8FOLD/META: About the Author # 1: Tom Russell

martinphipps2 at yahoo.com martinphipps2 at yahoo.com
Sun Apr 17 10:41:59 PDT 2005


Tom Russell wrote:
> >
> > Anyway, did you actually read any of the LNHY stuff?  There were
> > analogues of Lethal Lawyer and Exclamation Master and there was a
> > mention of a Sister State-the-Obvious analogue but otherwise it's a
> > completely separate universe.  I think the name "LNHY" is
misleading.
>
> I'm trying to catch up on all RACC stuff, having been offline for
quite
> some time.  My little rant on alternate universes wasn't intended as
a
> slight on LNHY or LNH2 or anything else.

Well, given that the options "alternate LNH future" and "alternate LNH
reality" are both available I was thinking "Oookay".

> I wasn't specifically
> singling out any writer or series, and I certainly wouldn't do that
to
> you, Martin-- I have quite a bit of respect for you and I really
click
> with your sense of humour.

Thanks. :)

> I guess it breaks down like this: I hate the general idea behind
stuff
> like Marvel's 2099, or Batman Beyond, but good things came out of
both.
>  Personally, I'd rather see those characters or stories worked into
the
> fabric of the universe, in-continuity, which, unfortunately, it
can't.
> Because if you do anything to change Spider-Man, the fans will kill
> you.  (Hell, I just about killed a few people during the clone saga.)
> So, you have a different sort of story to tell, you have to tell it
on
> the side, in another pocket of reality-- where it doesn't "count".
> That's what irks me about "future" imprints, alternate imprints, and
> the like.  This Ultimate line from Marvel is a really retarded idea,
> but, from what little I've read, a good story comes out of it here
and
> there.

I think the Ultimate Line was a way to try to tell "What If...?" style
stories but let them have consequnce.  It is funny that most "What
If...?" stories ended with major characters dying. :D

> Perhaps I was a little harsh in my denouncement of alternate
universes
> -- again, I wasn't thinking of anyone in particular and I wasn't
trying
> to hurt anybody.  Perhaps what I should have gone into more detail
> about how it didn't count, at least within the universe proper, and
how
> that irks me.  A story without consequences is the bane of serial
> literature-- a story without consequences means that Spidey will
never
> really be hurt, no matter what situation he's in.  It's supremely
> emasculating.

Except that given Marvel's sliding time scale you could argue that M2
and Marvel 2099 really _were_ the future but that the future will never
arrive because that would mean current characters getting old and dying
and young children actually growing up and becoming adults (without
first travelling into the future and returning).

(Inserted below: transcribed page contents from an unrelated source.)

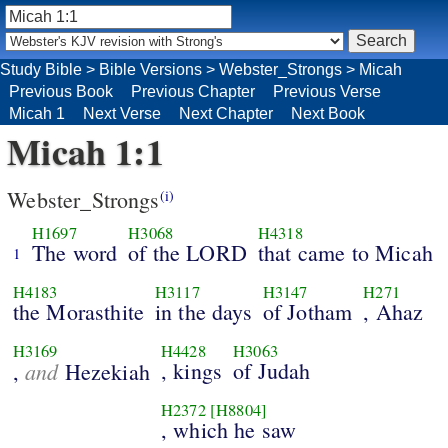
Study Bible
>
Bible Versions
>
Webster_Strongs
>
Micah
Previous Book
Previous Chapter
Previous Verse
Micah 1
Next Verse
Next Chapter
Next Book
Micah 1:1
Webster_Strongs
(i)
H1697
H3068
H4318
The word
of the LORD
that came to Micah
1
H4183
H3117
H3147
H271
the Morasthite
in the days
of Jotham
, Ahaz
H3169
H4428
H3063
and
, kings
of Judah
,
Hezekiah
H2372
[H8804]
, which he saw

> And that's what the alternate universe always struck me as: a story
> without consequences.  But, as you said, everything is an alternate
> universe, so it doesn't really have a consequence, does it?

Unless you consider emotional impact to be a consequence, no.

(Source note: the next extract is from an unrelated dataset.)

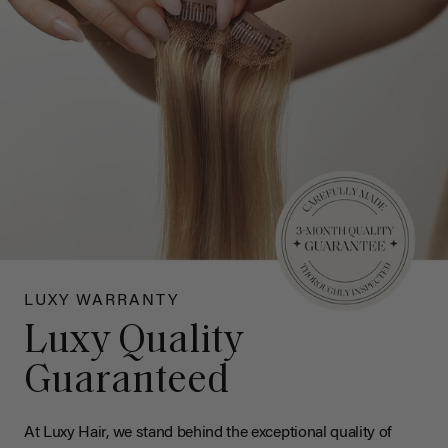
LUXY WARRANTY
Luxy Quality
Guaranteed
At Luxy Hair, we stand behind the exceptional quality of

> Maybe it's just a personal preference, a bit of nit-picking: I like
to
> have my universe nice and tidy, and I like to know that the story I'm
> telling has a bearing on others.

I know.  Unfortunately, I wouldn't be likely to use zombies or a
walking fetus in a standard LNH story.

> So, anyway-- those are my thoughts.  Again, I didn't mean to slight
> anyone, and I'm sorry if it came out that way.